For some reason I struggled to get my head around Pratt parsing. Then I read an offhand comment on Reddit that said to start with a recursive descent parser and add table parsing to that. Once I did that it all clicked.

▲

caspianm

41 minutes ago

[-]

"I’ve read many articles on the same topic but never found it presented this way" it reminds me a lot of a description I saw in a video with Jonathan Blow talking about precedence and parsing with Casey Muratori.

The video is 3 hours long though, and I'm not sure the text he shows is available.

At this point he's talking about left leaning vs right leaning trees, after having already talked about one of them: https://youtu.be/fIPO4G42wYE?t=2256&si=aanthLGe-q8ntZez

▲

svat

5 hours ago

[-]

> I’ve read many articles on the same topic but never found it presented this way - hopefully N + 1 is of help to someone.

Can confirm; yes it was helpful! I've never thought seriously about parsing and I've read occasionally (casually) about Pratt parsing, but this is the first time it seemed like an intuitive idea I'll remember.

(Then I confused myself by following some references and remembering the term "precedence climbing" and reading e.g. https://www.engr.mun.ca/~theo/Misc/pratt_parsing.htm by the person who coined that term, but nevermind — the original post here has still given me an idea I think I'll remember.)

▲

hyperhello

5 hours ago

[-]

You can either use the stack in an intuitive way, or you can change the tree directly in a somewhat less intuitive way without recursion. Essentially either DF or BF. I don’t see how it matters much anymore with stacks that grow automatically, but it’s good to understand.

▲

antirez

3 hours ago

[-]

The latest implementation of Picol has a Tcl-alike [expr] implemented in 40 lines of code that uses Pratt-style parsing: https://github.com/antirez/picol/blob/main/picol.c#L490

▲

priceishere

6 hours ago

[-]

An even simpler way imo, is explicit functions instead of a precedence table, then the code pretty much has the same structure as EBNF.

Need to parse * before +? Begin at add, have it call parse_mul for its left and right sides, and so on.

  parse_mul() {
    left = parse_literal()
    while(is_mul_token()) { // left associative
      right = parse_literal()
      make_mul_node(left, right)
    }
  }

  parse_add() {
    left = parse_mul()
    while(is_add_token()) { // left associative
      right = parse_mul()
      make_add_node(left, right)
    }
  }

Then just add more functions as you climb up the precedence levels.

▲

kryptiskt

5 hours ago

[-]

You lose in versatility, then you can't add user-defined operators, which is pretty easy with a Pratt parser.

▲

wavemode

1 hour ago

[-]

You can have user-defined operators with plain old recursive descent.

Consider if you had functions called parse_user_ops_precedence_1, parse_user_ops_precedence_2, etc.
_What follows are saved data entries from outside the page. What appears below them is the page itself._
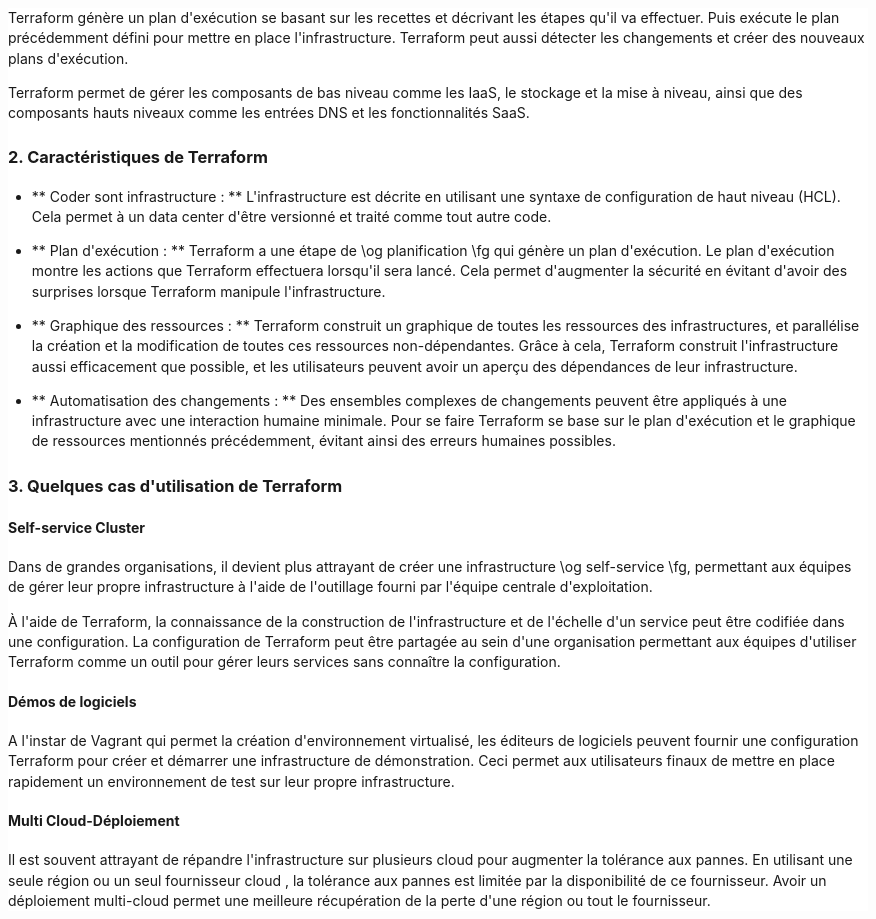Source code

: Terraform génère un plan d'exécution se basant sur les recettes et décrivant les étapes qu'il va effectuer. Puis exécute le plan précédemment défini pour mettre en place l'infrastructure. Terraform peut aussi détecter les changements et créer des nouveaux plans d'exécution.

Terraform permet de gérer les composants de bas niveau comme les IaaS, le stockage et la mise à niveau, ainsi que des composants hauts niveaux comme les entrées DNS et les fonctionnalités SaaS.

### 2. Caractéristiques de Terraform 

- ** Coder sont infrastructure : ** L'infrastructure est décrite en utilisant une syntaxe de configuration de haut niveau (HCL). Cela permet à un data center d'être versionné et traité comme tout autre code.

- ** Plan d'exécution : ** Terraform a une étape de \og planification \fg qui génère un plan d'exécution. Le plan d'exécution montre les actions que Terraform effectuera lorsqu'il sera lancé. Cela permet d'augmenter la sécurité en évitant d'avoir des surprises lorsque Terraform manipule l'infrastructure.

- ** Graphique des ressources : ** Terraform construit un graphique de toutes les ressources des infrastructures, et parallélise la création et la modification de toutes ces ressources non-dépendantes. Grâce à cela, Terraform construit l'infrastructure aussi efficacement que possible, et les utilisateurs peuvent avoir un aperçu des dépendances de leur infrastructure.

- ** Automatisation des changements : ** Des ensembles complexes de changements peuvent être appliqués à une infrastructure avec une interaction humaine minimale. Pour se faire Terraform se base sur le plan d'exécution et le graphique de ressources mentionnés précédemment, évitant ainsi des erreurs humaines possibles.

### 3. Quelques cas d'utilisation de Terraform

#### Self-service Cluster

Dans de grandes organisations, il devient plus attrayant de créer une infrastructure \og self-service \fg, permettant aux équipes de gérer leur propre infrastructure à l'aide de l'outillage fourni par l'équipe centrale d'exploitation.

À l'aide de Terraform, la connaissance de la construction de l'infrastructure et de l'échelle d'un service peut être codifiée dans une configuration. La configuration de Terraform peut être partagée au sein d'une organisation permettant aux équipes d'utiliser Terraform comme un outil pour gérer leurs services sans connaître la configuration.

#### Démos de logiciels

A l'instar de Vagrant qui permet la création d'environnement virtualisé, les éditeurs de logiciels peuvent fournir une configuration Terraform pour créer et démarrer une infrastructure de démonstration. Ceci permet aux utilisateurs finaux de mettre en place rapidement un environnement de test sur leur propre infrastructure.

#### Multi Cloud-Déploiement

Il est souvent attrayant de répandre l'infrastructure sur plusieurs cloud pour augmenter la tolérance aux pannes. En utilisant une seule région ou un seul fournisseur cloud , la tolérance aux pannes est limitée par la disponibilité de ce fournisseur. Avoir un déploiement multi-cloud permet une meilleure récupération de la perte d'une région ou tout le fournisseur.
These would simply take a table of user-defined operators as an argument (or reference some shared/global state), and participate in the same recursive callstack as all your other parsing functions.

▲

glouwbug

1 hour ago

[-]

With a couple of function pointers you can climb precedence with just functions:

  parse_left_to_right(with(), is_token()) {
    left = with()
    while(is_token()) {
      right = with()
      left = operate(left, right, operator)
    }
    ret left;
  }

  p0() { ret lex digit or ident; };
  p1() { ret parse_left_right(p0, is_mul); };
  p2() { ret parse_left_right(p1, is_add); };

... and so on for all operators

▲

IshKebab

4 hours ago

[-]

Also if you're looking into this area you'll find there is another algorithm called "Precedence climbing", which is really the same thing with some insignificant differences in how precedence is encoded.

There's also the "shunting yard" algorithm, which is basically the iterative version of these algorithms (instead of recursive). It is usually presented with insufficient error checking, so it allows invalid input, but there's actually no reason you have to do it like that.

▲

dpratt

1 hour ago

[-]

I will never forget the amusing attention I got from the professor when this topic was covered during my undergrad. It's only happened once, sadly, but this is only seconded by the time I was assisting a junior engineer with a related problem and was able to say "Oh, that's just a Pratt Parser. Let me show you."